TASK TO COMPLETE -
Would you please set down the data again exactly as given, excluding the pictures?

[Stored data entries]
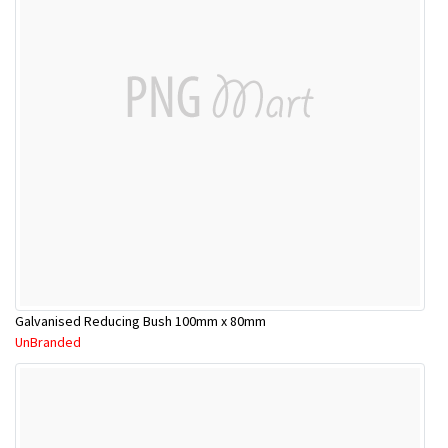
Galvanised Reducing Bush 100mm x 80mm
UnBranded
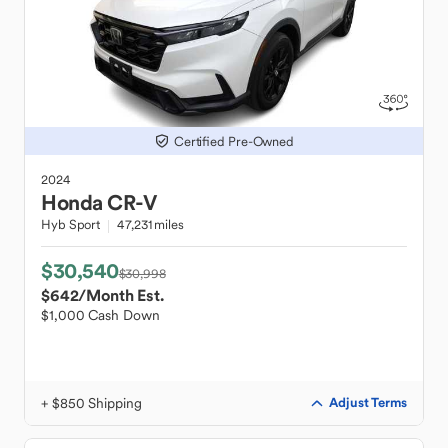
Certified Pre-Owned
2024
Honda
CR-V
Hyb Sport
47,231 miles
$30,540
$30,998
$642
/Month Est.
$1,000 Cash Down
+ $850 Shipping
Adjust Terms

TASK SOLUTION -
Galvanised Reducing Bush 100mm x 80mm
UnBranded
Certified Pre-Owned
2024
Honda
CR-V
Hyb Sport
47,231 miles
$30,540
$30,998
$642
/Month Est.
$1,000 Cash Down
+ $850 Shipping
Adjust Terms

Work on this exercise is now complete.